All lines from the one with "T1540, status: Todo -> Done" through the last are to be given again exactly as they stand in the data below, and only those.

Data extracted from a collection:
=== Begin Enclosure ===
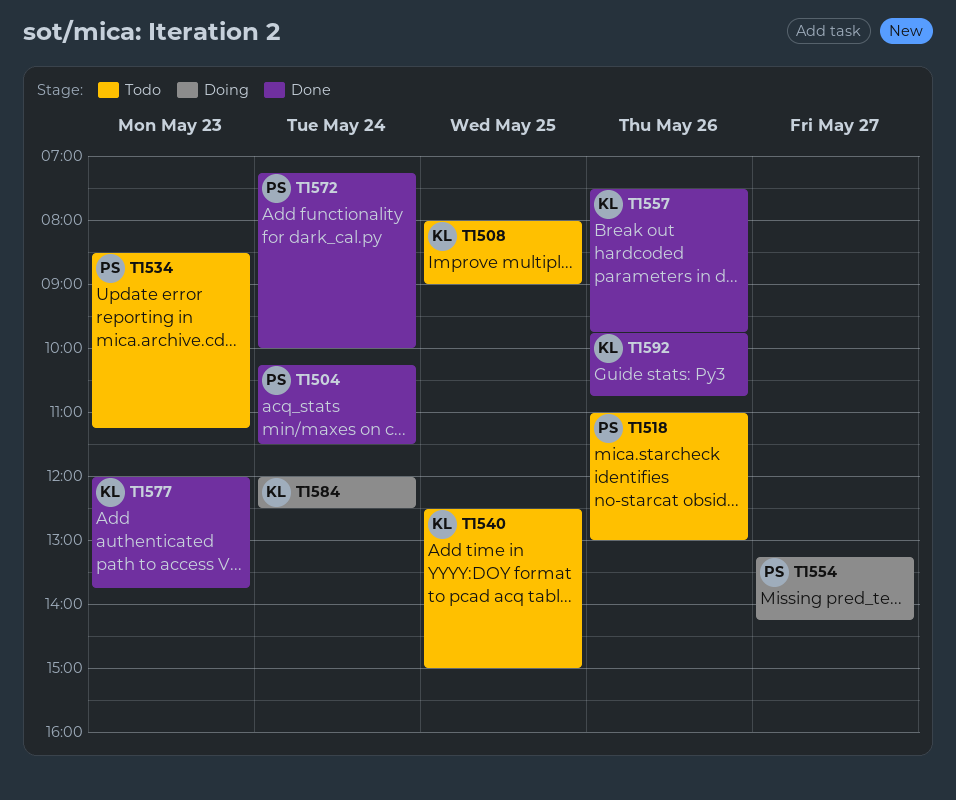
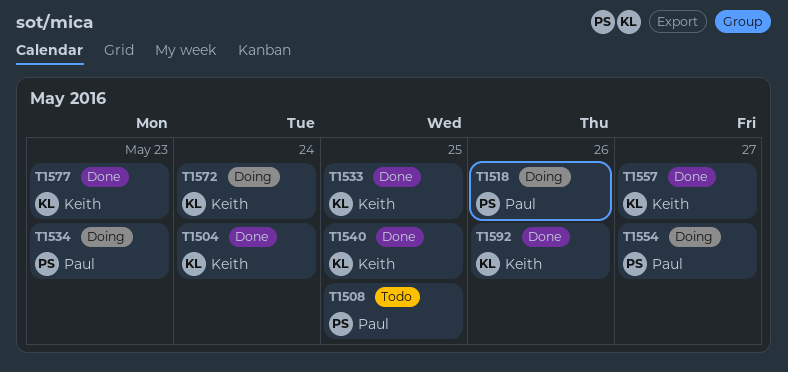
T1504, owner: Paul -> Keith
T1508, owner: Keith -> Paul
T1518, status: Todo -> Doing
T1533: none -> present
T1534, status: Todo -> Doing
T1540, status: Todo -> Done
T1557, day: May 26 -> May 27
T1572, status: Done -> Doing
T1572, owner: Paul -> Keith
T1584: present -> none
=== End Enclosure ===
### Result
T1540, status: Todo -> Done
T1557, day: May 26 -> May 27
T1572, status: Done -> Doing
T1572, owner: Paul -> Keith
T1584: present -> none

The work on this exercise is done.